Software Engineer, Multimodal Storage Infrastructure

Eventual•San Francisco, CA

23h•Onsite

About The Position

Eventual is building a multimodal warehouse on top of its open-source distributed data engine, Daft, which is purpose-built for multimodal AI. Today's data platforms are not designed for the needs of AI data, requiring teams to build their own solutions. Eventual aims to provide this missing layer, enabling the co-indexing of video, sensors, and sim outputs on the same row, aligned on timecode, and versioned, with a content-aware query layer. The company has raised $30M and has a world-class team from companies like AWS, Render, Pinecone, and Tesla. They are looking for individuals passionate about building the future of Physical AI infrastructure.

Requirements

Love thinking about indices. B+ trees, LSM trees, bitmap indices, vector indices, learned indices — you have favorites and you have grudges.
Love thinking about query engines. Predicate pushdown makes you happy. Late materialization makes you happier.
Strong familiarity with the storage hierarchy: cloud object stores, NVMe, block storage, spinning disk, RAM, GPU memory — and the latency and cost of moving between them.
Strong opinions about Parquet — love it or hate it, you've earned the opinion. Same for Iceberg, Delta, Lance, and the other lakehouse formats.
A real love for databases and query systems. You read database papers for fun.
Believe the best read is the read elided.

Nice To Haves

Background from a storage or table-format team — Lance, Iceberg, Delta, Hudi, Spiral, Snowflake, BigQuery, Databricks Photon, DuckDB, ClickHouse, or similar.
Have attempted to build your own database before.
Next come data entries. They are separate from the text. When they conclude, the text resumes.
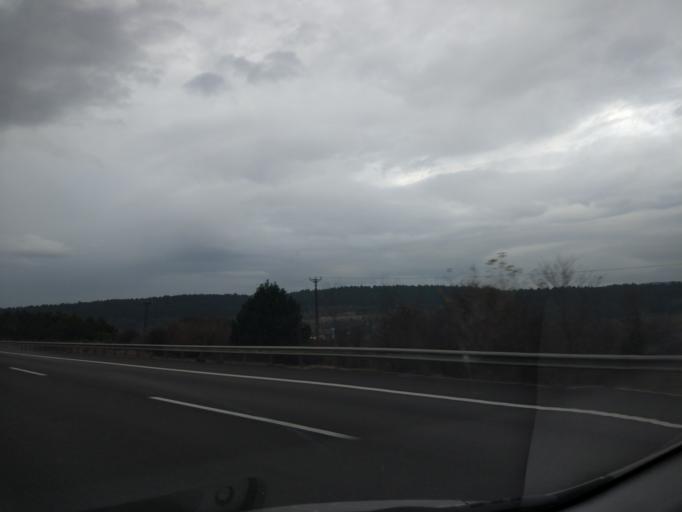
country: TR
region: Bolu
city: Yenicaga
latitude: 40.7528
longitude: 31.9253
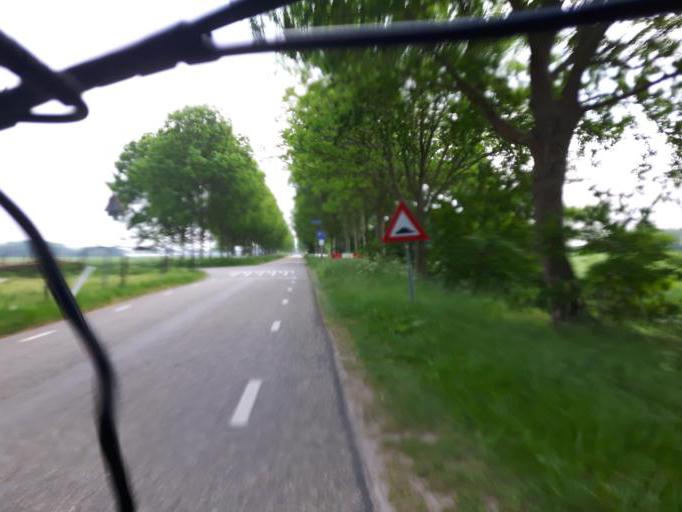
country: NL
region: North Brabant
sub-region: Gemeente Steenbergen
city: Welberg
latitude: 51.5537
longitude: 4.3546
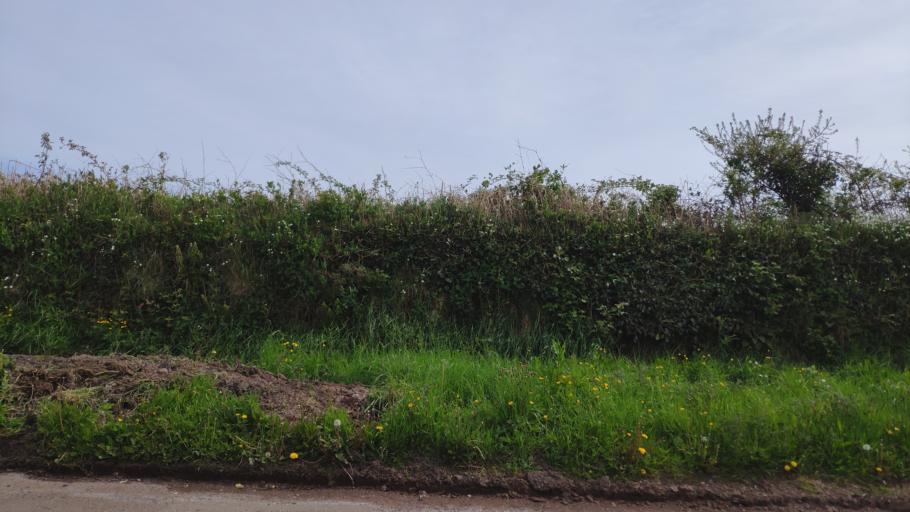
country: IE
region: Munster
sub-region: County Cork
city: Blarney
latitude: 51.9585
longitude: -8.5110
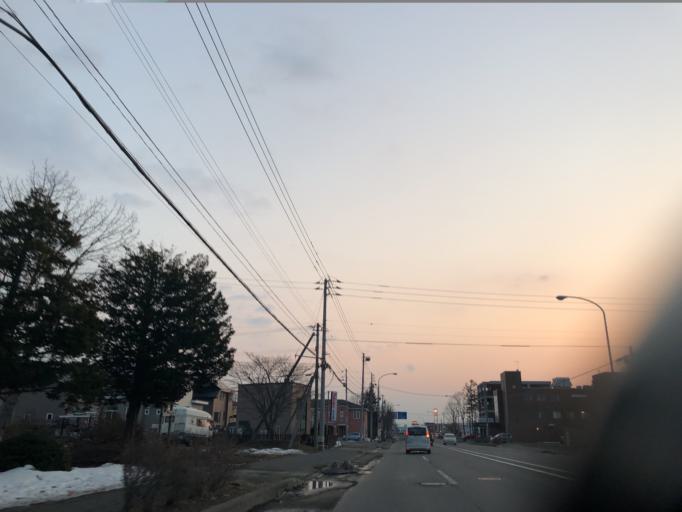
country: JP
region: Hokkaido
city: Chitose
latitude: 42.8270
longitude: 141.6729
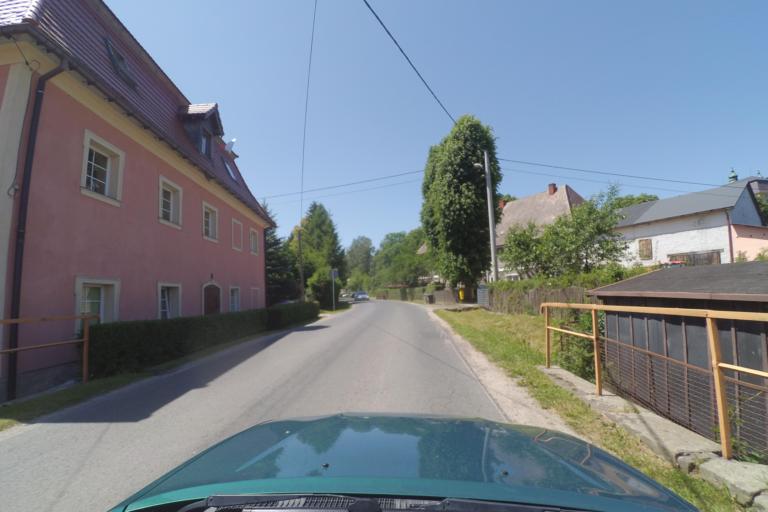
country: PL
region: Lower Silesian Voivodeship
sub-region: Powiat kamiennogorski
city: Krzeszow
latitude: 50.7313
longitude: 16.0714
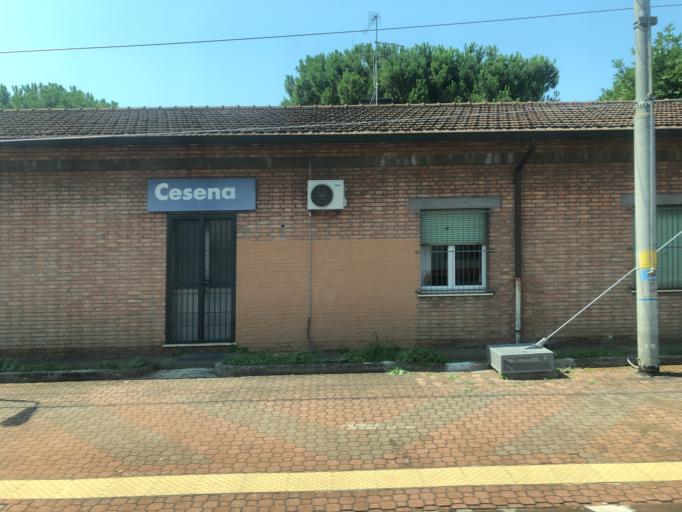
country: IT
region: Emilia-Romagna
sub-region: Forli-Cesena
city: Cesena
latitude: 44.1448
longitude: 12.2517
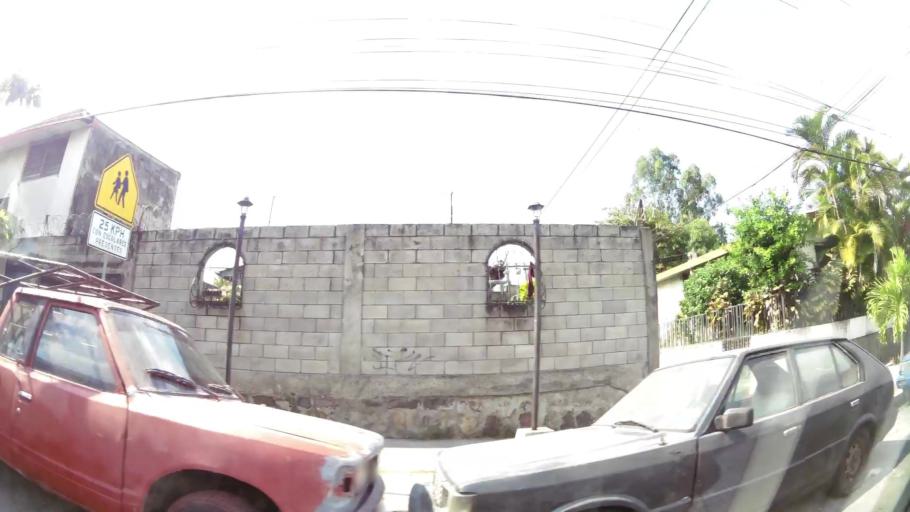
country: SV
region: San Salvador
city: Mejicanos
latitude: 13.7235
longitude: -89.2115
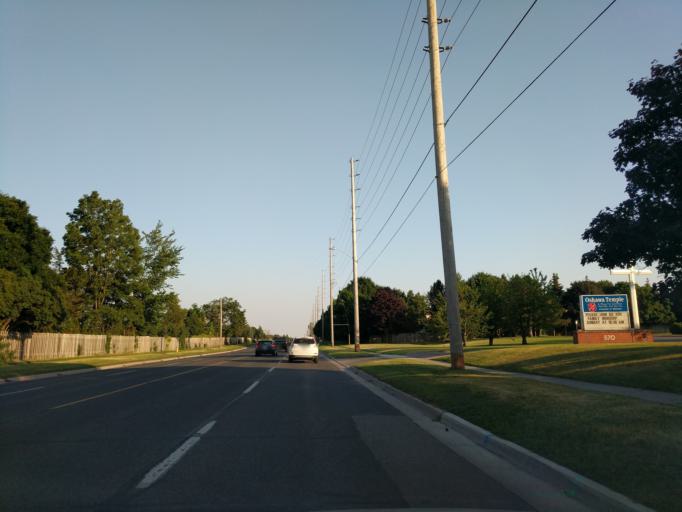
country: CA
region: Ontario
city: Oshawa
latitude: 43.9070
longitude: -78.9002
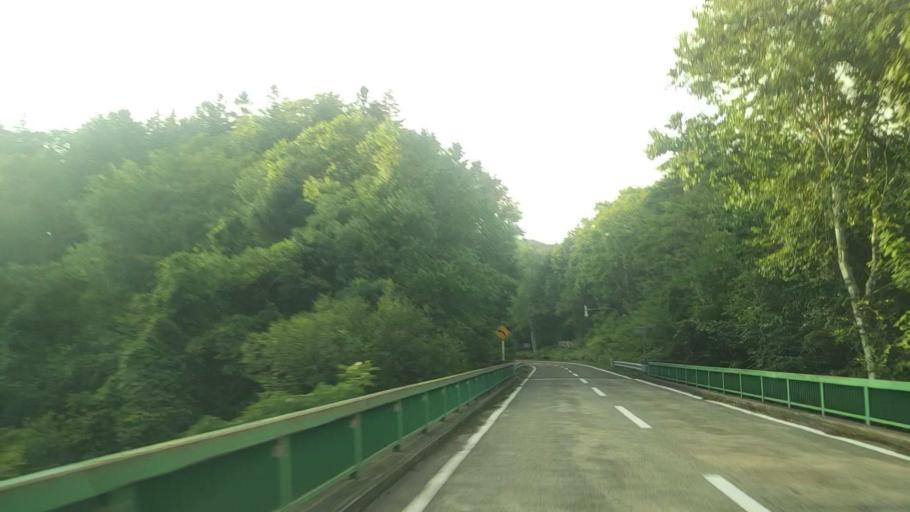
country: JP
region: Hokkaido
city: Bibai
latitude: 43.1430
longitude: 142.0911
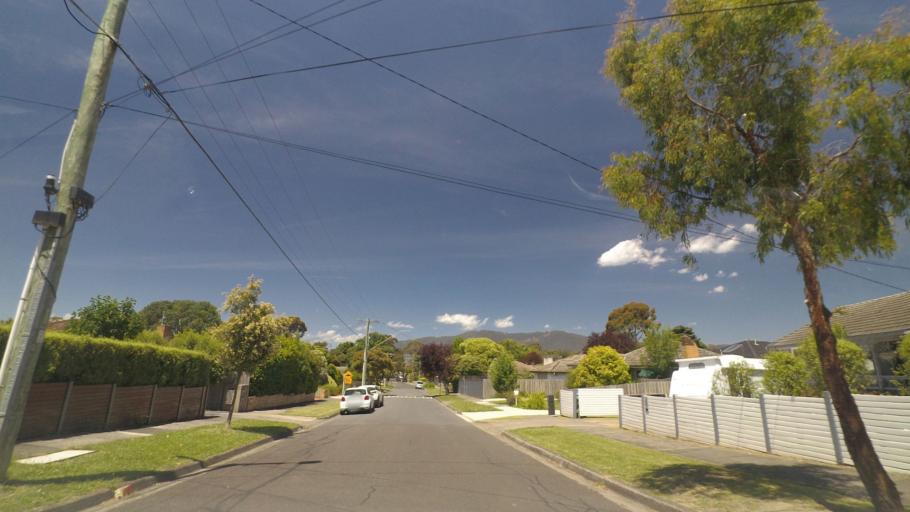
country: AU
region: Victoria
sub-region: Maroondah
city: Bayswater North
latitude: -37.8107
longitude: 145.2894
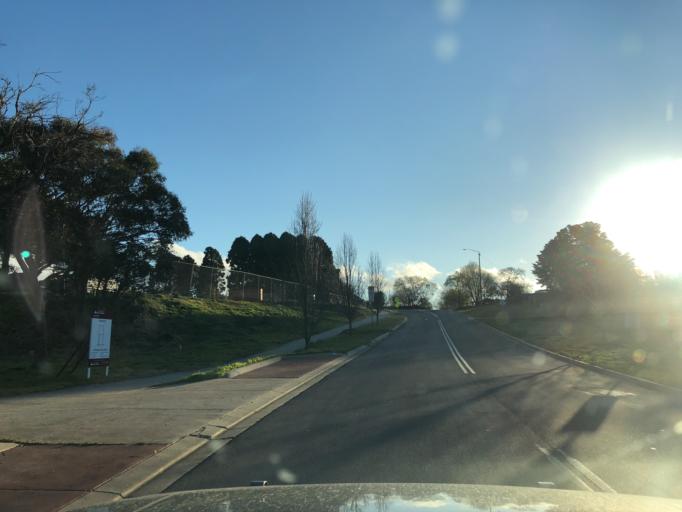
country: AU
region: Victoria
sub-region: Moorabool
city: Bacchus Marsh
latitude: -37.5990
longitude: 144.2297
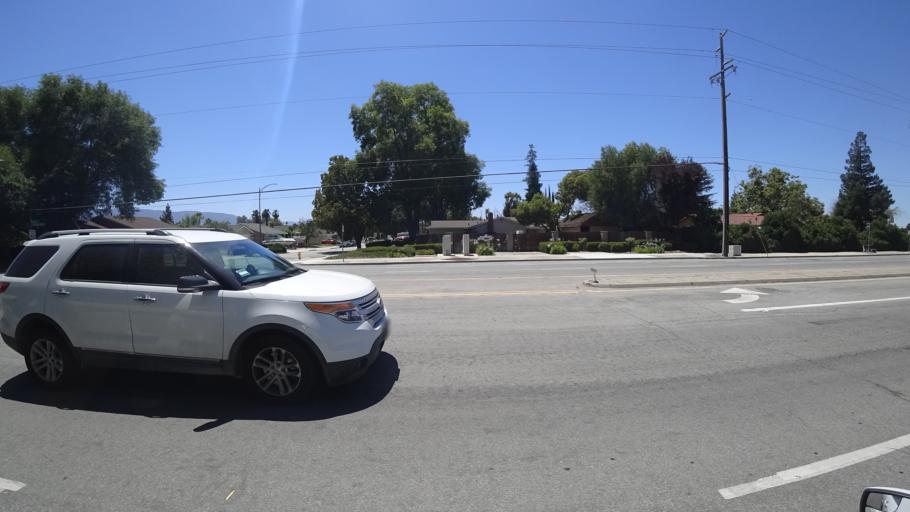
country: US
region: California
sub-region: Santa Clara County
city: Seven Trees
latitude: 37.2579
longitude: -121.8307
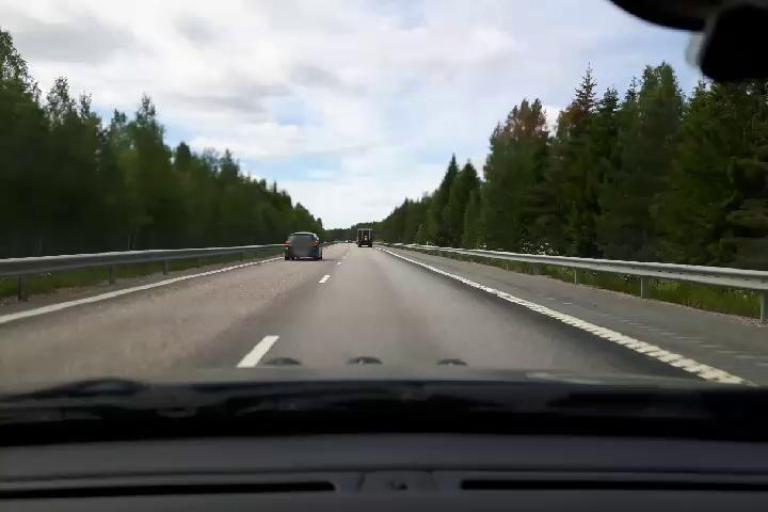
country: SE
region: Uppsala
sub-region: Alvkarleby Kommun
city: AElvkarleby
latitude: 60.4892
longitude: 17.3477
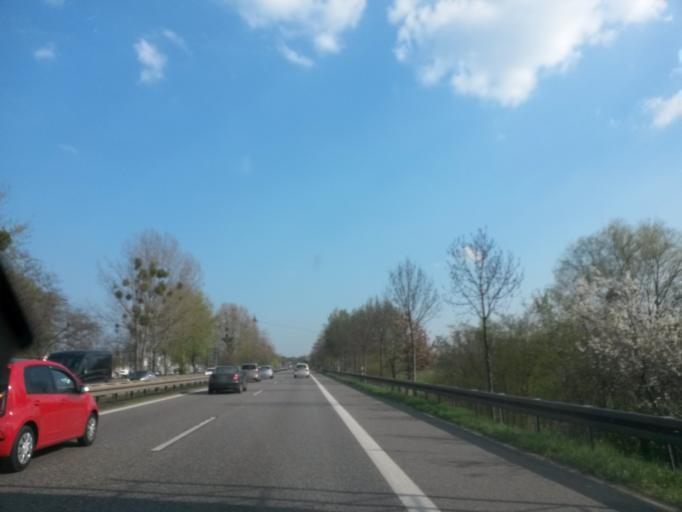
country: DE
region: Brandenburg
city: Potsdam
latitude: 52.3790
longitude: 13.1040
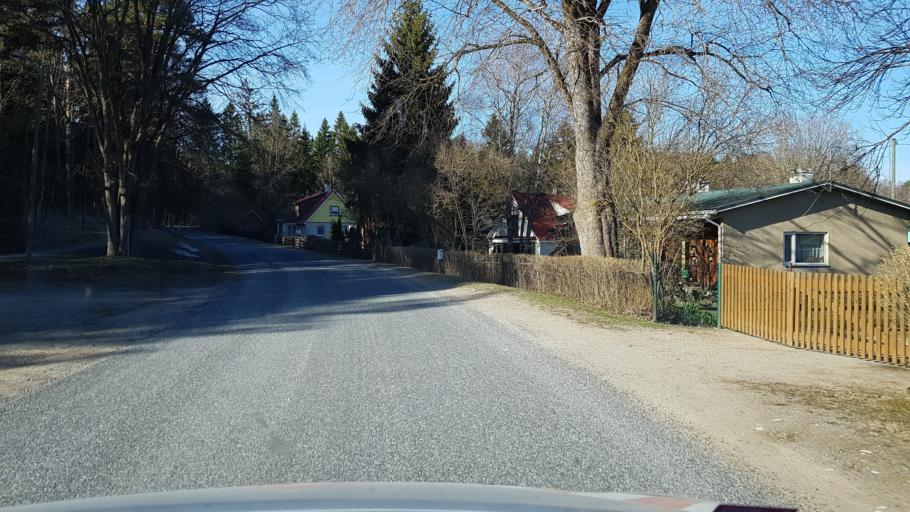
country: EE
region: Laeaene-Virumaa
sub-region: Vinni vald
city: Vinni
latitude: 59.1668
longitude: 26.5919
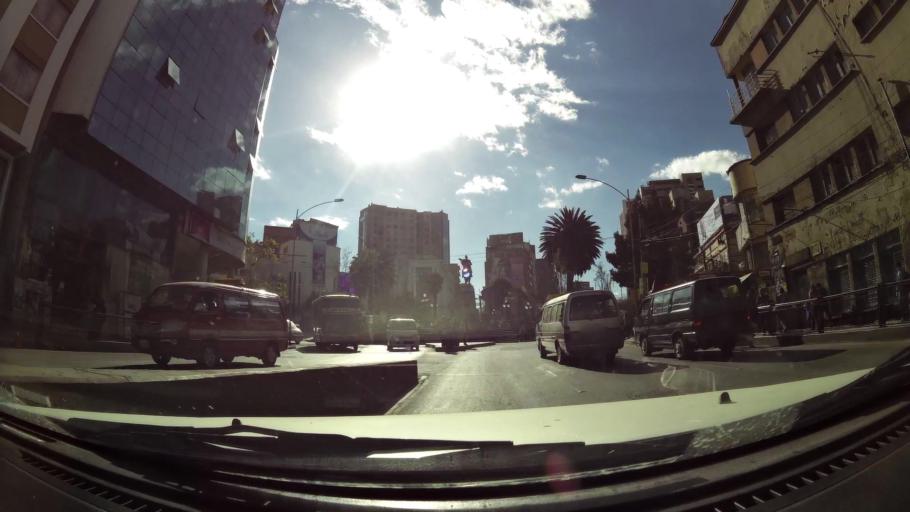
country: BO
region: La Paz
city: La Paz
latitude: -16.5046
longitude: -68.1307
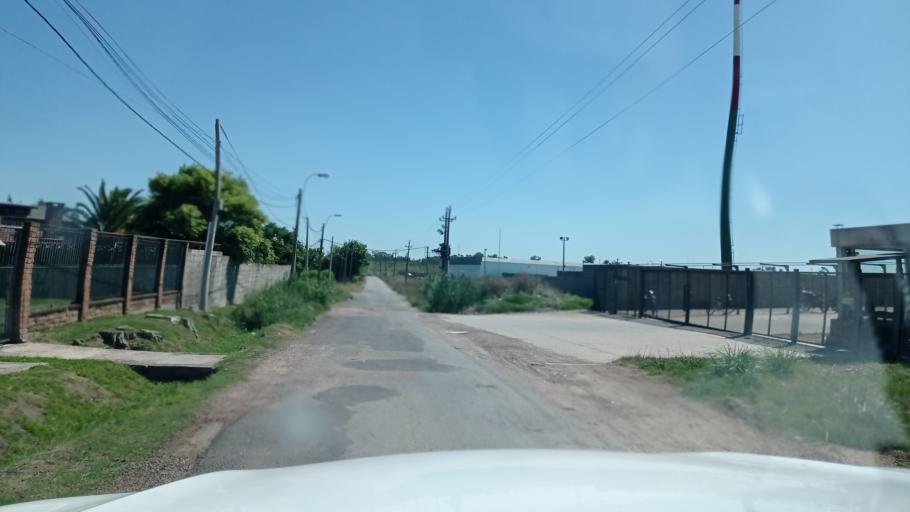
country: UY
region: Montevideo
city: Pajas Blancas
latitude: -34.8705
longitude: -56.2832
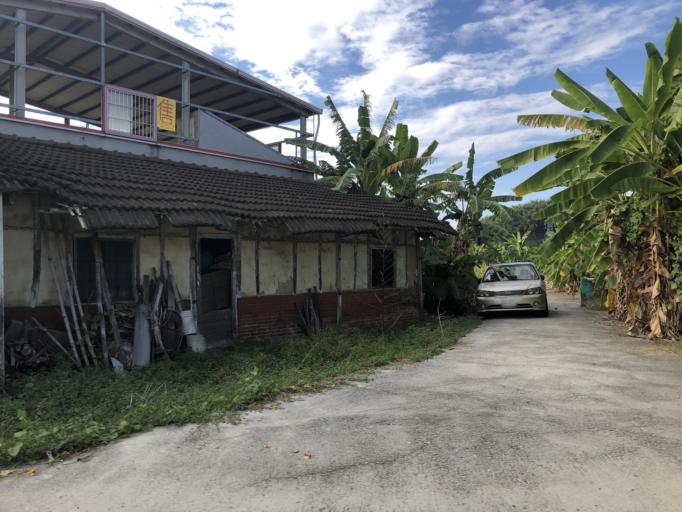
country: TW
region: Taiwan
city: Yujing
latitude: 23.0399
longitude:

Or, at minimum, fantasized about it in detail.
Experience with Rust or modern C++ for storage engines.
Hands-on time with vector indices (HNSW, IVF, SCANN) or hybrid retrieval systems.
Comfort with the OLAP/lakehouse ecosystem: catalogs, file layout, compaction, manifest formats, time travel.

Responsibilities

Design and build the storage and indexing layer: row groups, column chunks, secondary indices, vector indices, and the metadata that lets queries skip everything that doesn't matter.
Push the query engine harder — predicate pushdown, projection pushdown, late materialization — across multimodal columns including video, embeddings, and sensor streams.
Choose, extend, or build on top of modern open formats (Parquet, Iceberg, Delta etc) and build our own/contribute upstream where it makes sense.
Build versioning and schema evolution for multimodal datasets so customer data stays reproducible across months of experimentation.
Partner with the Dataloading team on the format-to-loader boundary so an iceberg.scan(...) translates into the absolute minimum of bytes hitting NVMe.
Partner with the Visual Understanding team to land model outputs in the index without an external glue layer.